TASK PROMPT = Into which five segments does management divide the loan portfolio, according to the passage on the allowance for loan losses?

The level of allowance maintained is believed by management to be adequate to absorb probable losses inherent in the portfolio at the balance sheet date. The allowance is increased by provisions charged to expense and decreased by charge-offs, net of recoveries of amounts previously charged-off.

In assessing the adequacy of the allowance, the Company also considers the results of its ongoing independent loan review process. The Company’s loan review process assists in determining whether there are loans in the portfolio whose credit quality has weakened over time and evaluating the risk characteristics of the loan portfolio. The Company’s loan review process includes the judgment of management, the input from independent loan reviewers and, if applicable, reviews by bank regulatory agencies conducted as part of their examination process. The Company incorporates loan review results in the determination of whether or not it is probable that we will be able to collect all amounts due according to the contractual terms of a loan.

As part of the Company’s quarterly assessment of the allowance, management divides the loan portfolio into five segments: commercial loans (including financial and agricultural loans), construction and land development loans, mortgage loans secured by commercial real estate, mortgage loans secured by residential real estate, and consumer loans. The Company analyzes each segment and estimates an allowance allocation for each loan segment.

The allocation of the allowance for loan losses begins with a process of estimating the probable losses inherent for each loan segment. The estimates for the loans are established by category and based on the Company’s internal system of credit risk ratings and historical loss data. The estimated loan loss allocation rate for the Company’s internal system of credit risk grades is based on its experience with similarly graded loans. For loan segments where the Company believes it does not have sufficient historical loss data, the Company may make adjustments based, in part, on loss rates of peer bank groups.

The estimated loan loss allocation for all five loan portfolio segments is then adjusted for management’s estimate of probable losses for several “qualitative and environmental” factors. The allocation for qualitative and environmental factors is subjective and does not lend itself to exact mathematical calculation. This amount represents estimated probable inherent credit losses which exist, but have not yet been identified, as of the balance sheet date, and are based upon quarterly trend assessments in delinquent and nonaccrual loans, credit concentration changes, prevailing economic conditions, changes in lending personnel experience, changes in lending policies or procedures and other influencing factors. These qualitative and environmental factors are considered for each of the five loan segments and the allowance allocation, as determined by the processes noted above, is increased or decreased based on the incremental assessment of these factors.

The Company maintains an unallocated amount for inherent factors that cannot be practically assigned to individual loan segments or categories. An example is the imprecision in the overall measurement process, in particular the volatility of the national and local economy.

(Source data)
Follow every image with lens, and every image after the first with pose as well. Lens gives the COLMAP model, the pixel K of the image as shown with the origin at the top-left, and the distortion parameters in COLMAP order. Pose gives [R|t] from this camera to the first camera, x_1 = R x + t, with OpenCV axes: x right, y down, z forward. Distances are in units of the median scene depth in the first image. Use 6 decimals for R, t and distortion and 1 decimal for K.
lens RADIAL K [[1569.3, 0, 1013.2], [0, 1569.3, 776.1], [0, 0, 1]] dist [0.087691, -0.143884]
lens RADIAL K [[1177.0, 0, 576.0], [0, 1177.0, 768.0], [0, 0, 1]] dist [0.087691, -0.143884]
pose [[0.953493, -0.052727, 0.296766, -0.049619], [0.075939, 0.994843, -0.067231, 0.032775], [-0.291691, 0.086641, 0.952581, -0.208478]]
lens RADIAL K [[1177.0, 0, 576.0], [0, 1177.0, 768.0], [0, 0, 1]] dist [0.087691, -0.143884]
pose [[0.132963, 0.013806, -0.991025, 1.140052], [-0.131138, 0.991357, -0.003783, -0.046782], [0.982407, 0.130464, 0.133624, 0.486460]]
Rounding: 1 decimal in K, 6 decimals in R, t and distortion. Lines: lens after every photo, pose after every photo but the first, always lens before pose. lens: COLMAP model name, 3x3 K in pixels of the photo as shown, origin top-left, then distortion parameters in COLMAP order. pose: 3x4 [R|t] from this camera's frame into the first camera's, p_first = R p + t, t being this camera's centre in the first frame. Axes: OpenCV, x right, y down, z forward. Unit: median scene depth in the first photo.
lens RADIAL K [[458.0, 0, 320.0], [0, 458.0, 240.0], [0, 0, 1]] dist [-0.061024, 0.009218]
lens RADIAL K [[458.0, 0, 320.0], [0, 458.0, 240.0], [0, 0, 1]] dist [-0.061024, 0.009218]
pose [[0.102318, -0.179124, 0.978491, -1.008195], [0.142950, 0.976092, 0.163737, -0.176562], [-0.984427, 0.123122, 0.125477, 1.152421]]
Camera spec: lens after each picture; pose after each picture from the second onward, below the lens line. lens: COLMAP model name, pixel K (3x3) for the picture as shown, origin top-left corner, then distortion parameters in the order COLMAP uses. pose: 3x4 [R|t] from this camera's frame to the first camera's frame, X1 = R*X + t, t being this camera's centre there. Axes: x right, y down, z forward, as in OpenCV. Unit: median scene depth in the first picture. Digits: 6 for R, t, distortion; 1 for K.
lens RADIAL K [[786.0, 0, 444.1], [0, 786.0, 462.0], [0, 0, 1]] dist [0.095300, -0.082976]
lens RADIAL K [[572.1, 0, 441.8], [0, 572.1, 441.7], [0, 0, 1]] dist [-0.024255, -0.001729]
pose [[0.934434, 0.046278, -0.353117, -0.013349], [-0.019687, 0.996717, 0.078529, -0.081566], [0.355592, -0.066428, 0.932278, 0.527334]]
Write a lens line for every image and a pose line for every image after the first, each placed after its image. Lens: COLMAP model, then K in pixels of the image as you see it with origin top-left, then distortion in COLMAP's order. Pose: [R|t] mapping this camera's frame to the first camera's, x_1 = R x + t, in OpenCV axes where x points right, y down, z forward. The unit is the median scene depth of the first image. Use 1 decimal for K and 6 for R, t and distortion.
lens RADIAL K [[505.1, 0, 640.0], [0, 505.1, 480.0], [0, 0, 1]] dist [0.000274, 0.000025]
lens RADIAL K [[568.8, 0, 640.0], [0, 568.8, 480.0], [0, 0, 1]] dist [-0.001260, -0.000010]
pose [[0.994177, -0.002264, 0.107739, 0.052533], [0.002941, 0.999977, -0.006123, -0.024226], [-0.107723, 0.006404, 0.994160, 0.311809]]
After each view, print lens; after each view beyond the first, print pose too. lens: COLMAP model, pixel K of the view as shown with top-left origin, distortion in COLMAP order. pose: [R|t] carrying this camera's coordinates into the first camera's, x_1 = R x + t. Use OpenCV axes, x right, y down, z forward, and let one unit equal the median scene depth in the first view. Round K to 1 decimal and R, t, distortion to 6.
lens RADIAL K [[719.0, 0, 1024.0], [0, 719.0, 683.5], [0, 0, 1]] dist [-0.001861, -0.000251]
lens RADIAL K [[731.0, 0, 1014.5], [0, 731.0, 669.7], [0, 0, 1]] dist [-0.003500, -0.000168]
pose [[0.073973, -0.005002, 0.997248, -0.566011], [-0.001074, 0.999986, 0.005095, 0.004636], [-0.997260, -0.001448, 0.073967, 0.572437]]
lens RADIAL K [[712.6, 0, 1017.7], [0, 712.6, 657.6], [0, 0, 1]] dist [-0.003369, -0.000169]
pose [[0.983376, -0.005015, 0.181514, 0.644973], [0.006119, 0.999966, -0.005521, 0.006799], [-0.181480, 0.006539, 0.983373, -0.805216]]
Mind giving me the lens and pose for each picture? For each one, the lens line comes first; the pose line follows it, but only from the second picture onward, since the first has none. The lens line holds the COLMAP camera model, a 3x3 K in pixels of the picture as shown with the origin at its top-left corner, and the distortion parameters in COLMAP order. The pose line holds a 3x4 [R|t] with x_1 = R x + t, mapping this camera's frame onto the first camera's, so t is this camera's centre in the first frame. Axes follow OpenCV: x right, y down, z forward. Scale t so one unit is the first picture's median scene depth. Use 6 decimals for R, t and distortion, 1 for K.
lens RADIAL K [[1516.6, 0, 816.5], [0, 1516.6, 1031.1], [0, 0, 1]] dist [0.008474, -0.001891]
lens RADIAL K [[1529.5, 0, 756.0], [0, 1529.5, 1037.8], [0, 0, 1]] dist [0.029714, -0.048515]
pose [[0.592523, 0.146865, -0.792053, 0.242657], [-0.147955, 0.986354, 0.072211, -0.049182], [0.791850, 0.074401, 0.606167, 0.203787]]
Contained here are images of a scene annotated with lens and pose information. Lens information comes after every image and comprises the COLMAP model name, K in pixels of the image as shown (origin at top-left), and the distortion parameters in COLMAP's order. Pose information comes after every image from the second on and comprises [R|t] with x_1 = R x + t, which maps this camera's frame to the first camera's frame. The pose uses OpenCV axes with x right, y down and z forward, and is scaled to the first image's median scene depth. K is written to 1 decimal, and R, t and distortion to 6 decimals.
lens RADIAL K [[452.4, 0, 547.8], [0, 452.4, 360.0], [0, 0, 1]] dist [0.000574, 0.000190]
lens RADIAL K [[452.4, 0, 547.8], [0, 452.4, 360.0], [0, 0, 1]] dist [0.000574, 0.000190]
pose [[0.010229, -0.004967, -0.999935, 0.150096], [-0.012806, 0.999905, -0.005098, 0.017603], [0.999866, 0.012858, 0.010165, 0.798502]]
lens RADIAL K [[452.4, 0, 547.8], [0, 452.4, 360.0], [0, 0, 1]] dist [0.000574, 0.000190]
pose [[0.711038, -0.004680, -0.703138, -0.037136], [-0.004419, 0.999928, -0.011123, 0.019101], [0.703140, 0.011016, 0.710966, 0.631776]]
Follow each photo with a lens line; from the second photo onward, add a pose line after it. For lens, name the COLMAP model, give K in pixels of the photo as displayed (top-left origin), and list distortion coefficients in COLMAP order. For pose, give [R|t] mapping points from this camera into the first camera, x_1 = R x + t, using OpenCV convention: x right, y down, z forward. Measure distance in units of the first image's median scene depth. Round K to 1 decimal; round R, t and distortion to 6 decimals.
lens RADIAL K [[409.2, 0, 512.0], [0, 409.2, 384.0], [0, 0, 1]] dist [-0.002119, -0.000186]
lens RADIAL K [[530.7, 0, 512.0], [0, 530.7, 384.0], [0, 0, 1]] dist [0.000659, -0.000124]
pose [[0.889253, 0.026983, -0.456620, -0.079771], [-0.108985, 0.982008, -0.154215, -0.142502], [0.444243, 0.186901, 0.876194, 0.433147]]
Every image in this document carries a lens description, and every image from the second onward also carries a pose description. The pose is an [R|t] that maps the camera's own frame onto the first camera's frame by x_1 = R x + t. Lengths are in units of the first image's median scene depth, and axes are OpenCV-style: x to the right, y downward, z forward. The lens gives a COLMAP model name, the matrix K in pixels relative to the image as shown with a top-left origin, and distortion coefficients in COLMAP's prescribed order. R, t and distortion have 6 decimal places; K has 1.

WORKED SOLUTION = Commercial loans (including financial and agricultural loans), construction and land development loans, mortgage loans secured by commercial real estate, mortgage loans secured by residential real estate, and consumer loans.